While most of the victims documented are in Eastern Europe or Central Asia, targets have been hit in 69 countries in total, including the U.S., Australia, Ireland, Switzerland, Belgium, Brazil, Spain, South Africa, Japan and the United Arab Emirates. Kaspersky calls the victims “high profile,” but declined to identify them other than to note that they’re government agencies and embassies, institutions involved in nuclear and energy research and companies in the oil and gas and aerospace industries.

“The main purpose of the operation appears to be the gathering of classified information and geopolitical intelligence, although it seems that the information-gathering scope is quite wide,” Kaspersky notes in a report released Monday. “During the past five years, the attackers collected information from hundreds of high-profile victims, although it’s unknown how the information was used.”
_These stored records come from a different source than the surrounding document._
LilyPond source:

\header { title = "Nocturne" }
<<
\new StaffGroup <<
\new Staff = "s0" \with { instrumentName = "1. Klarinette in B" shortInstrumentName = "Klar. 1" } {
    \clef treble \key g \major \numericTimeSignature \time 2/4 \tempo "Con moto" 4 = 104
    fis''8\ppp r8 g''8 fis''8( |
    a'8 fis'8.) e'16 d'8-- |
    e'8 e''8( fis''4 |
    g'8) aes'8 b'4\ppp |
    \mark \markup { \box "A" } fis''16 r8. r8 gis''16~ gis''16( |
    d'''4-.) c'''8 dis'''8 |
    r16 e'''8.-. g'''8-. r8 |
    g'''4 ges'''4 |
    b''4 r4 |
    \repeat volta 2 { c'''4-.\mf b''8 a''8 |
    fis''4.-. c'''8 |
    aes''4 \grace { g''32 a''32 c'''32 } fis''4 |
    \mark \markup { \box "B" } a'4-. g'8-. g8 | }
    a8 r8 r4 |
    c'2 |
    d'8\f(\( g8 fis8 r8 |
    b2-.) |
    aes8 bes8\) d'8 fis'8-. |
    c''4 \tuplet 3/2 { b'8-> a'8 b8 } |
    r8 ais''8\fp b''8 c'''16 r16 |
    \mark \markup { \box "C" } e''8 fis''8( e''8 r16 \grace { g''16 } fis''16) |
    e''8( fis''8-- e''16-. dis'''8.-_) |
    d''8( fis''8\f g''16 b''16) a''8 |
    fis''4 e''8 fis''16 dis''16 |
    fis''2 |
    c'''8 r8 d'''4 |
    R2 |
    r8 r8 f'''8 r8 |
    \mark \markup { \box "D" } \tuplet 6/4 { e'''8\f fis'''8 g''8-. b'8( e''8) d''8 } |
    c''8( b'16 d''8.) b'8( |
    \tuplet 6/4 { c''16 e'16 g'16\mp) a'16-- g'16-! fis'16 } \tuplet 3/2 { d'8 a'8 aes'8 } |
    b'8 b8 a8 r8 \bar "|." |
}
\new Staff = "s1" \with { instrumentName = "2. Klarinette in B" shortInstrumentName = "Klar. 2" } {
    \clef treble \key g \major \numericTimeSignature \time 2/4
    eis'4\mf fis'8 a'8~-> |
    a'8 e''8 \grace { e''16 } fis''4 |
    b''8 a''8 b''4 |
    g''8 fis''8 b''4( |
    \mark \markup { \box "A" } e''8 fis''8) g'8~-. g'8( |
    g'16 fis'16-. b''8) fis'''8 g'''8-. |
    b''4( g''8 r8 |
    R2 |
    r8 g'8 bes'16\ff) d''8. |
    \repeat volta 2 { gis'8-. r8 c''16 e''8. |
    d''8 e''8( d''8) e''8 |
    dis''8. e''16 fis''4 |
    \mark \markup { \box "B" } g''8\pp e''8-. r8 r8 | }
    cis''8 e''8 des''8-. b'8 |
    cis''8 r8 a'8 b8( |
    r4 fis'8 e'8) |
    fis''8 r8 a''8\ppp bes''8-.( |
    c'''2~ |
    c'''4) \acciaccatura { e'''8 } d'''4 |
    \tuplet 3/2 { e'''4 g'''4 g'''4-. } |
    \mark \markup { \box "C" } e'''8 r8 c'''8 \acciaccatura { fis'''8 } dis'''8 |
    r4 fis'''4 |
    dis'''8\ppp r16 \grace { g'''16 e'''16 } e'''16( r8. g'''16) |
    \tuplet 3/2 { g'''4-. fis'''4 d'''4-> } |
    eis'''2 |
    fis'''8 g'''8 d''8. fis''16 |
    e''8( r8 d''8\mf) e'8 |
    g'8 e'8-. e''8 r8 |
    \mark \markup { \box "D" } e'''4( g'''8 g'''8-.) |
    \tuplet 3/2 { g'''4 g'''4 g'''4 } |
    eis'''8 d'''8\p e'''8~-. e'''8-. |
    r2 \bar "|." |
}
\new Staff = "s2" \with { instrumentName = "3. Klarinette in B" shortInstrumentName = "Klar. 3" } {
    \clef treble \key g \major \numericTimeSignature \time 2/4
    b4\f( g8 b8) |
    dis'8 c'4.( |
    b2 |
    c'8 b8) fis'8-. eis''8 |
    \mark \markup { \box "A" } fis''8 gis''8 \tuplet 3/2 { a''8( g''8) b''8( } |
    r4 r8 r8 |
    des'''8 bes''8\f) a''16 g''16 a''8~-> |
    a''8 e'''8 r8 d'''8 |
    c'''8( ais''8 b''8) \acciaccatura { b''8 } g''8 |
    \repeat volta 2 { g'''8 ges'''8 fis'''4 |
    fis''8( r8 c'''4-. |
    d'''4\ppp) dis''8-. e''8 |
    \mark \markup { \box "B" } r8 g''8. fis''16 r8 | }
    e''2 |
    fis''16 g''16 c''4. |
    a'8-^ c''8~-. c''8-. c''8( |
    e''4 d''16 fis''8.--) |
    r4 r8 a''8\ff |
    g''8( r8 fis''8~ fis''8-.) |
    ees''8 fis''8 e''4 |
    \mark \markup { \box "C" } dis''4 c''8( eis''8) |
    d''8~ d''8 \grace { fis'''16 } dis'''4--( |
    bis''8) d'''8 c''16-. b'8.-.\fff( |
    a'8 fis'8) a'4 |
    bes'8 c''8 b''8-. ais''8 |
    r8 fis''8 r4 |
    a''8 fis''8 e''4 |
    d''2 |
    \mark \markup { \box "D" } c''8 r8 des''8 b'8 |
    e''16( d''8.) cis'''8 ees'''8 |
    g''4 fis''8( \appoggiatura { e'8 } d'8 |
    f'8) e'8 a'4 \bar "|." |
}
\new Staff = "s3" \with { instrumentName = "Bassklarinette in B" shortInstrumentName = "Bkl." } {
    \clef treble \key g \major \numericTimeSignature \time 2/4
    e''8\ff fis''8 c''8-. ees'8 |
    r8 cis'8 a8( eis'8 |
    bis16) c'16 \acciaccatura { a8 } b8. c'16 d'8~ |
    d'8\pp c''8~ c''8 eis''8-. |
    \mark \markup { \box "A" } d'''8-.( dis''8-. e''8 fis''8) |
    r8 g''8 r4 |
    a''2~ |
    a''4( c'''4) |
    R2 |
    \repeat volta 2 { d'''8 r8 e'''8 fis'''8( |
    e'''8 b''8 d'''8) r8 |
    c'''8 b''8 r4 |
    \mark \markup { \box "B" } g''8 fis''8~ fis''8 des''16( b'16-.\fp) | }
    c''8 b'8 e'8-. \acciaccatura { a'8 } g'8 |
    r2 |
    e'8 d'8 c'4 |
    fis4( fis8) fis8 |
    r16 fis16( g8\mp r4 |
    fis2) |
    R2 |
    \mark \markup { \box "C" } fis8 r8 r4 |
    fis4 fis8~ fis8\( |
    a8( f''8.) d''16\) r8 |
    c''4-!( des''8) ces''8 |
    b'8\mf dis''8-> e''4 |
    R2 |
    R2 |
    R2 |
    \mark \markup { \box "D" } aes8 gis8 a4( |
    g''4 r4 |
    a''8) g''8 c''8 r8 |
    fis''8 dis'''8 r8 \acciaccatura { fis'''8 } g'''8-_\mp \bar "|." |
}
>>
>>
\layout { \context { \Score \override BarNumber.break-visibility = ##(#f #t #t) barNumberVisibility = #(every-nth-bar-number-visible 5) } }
The attackers, believed to be native Russian-speakers, have set up an extensive and complex infrastructure consisting of a chain of at least 60 command-and-control servers that Kaspersky says rivals the massive infrastructure used by the nation-state hackers behind the Flame malware that Kaspersky discovered last year.

But the researchers note that the Red October attack has no connection to Flame, Gauss, DuQu or other sophisticated cyberspy operations Kaspersky has examined in recent years.

The attack also shows no signs yet of being the product of a nation-state and may instead be the work of cybercriminals or freelance spies looking to sell valuable intelligence to governments and others on the black market, according to Kaspersky Lab senior security researcher Costin Raiu.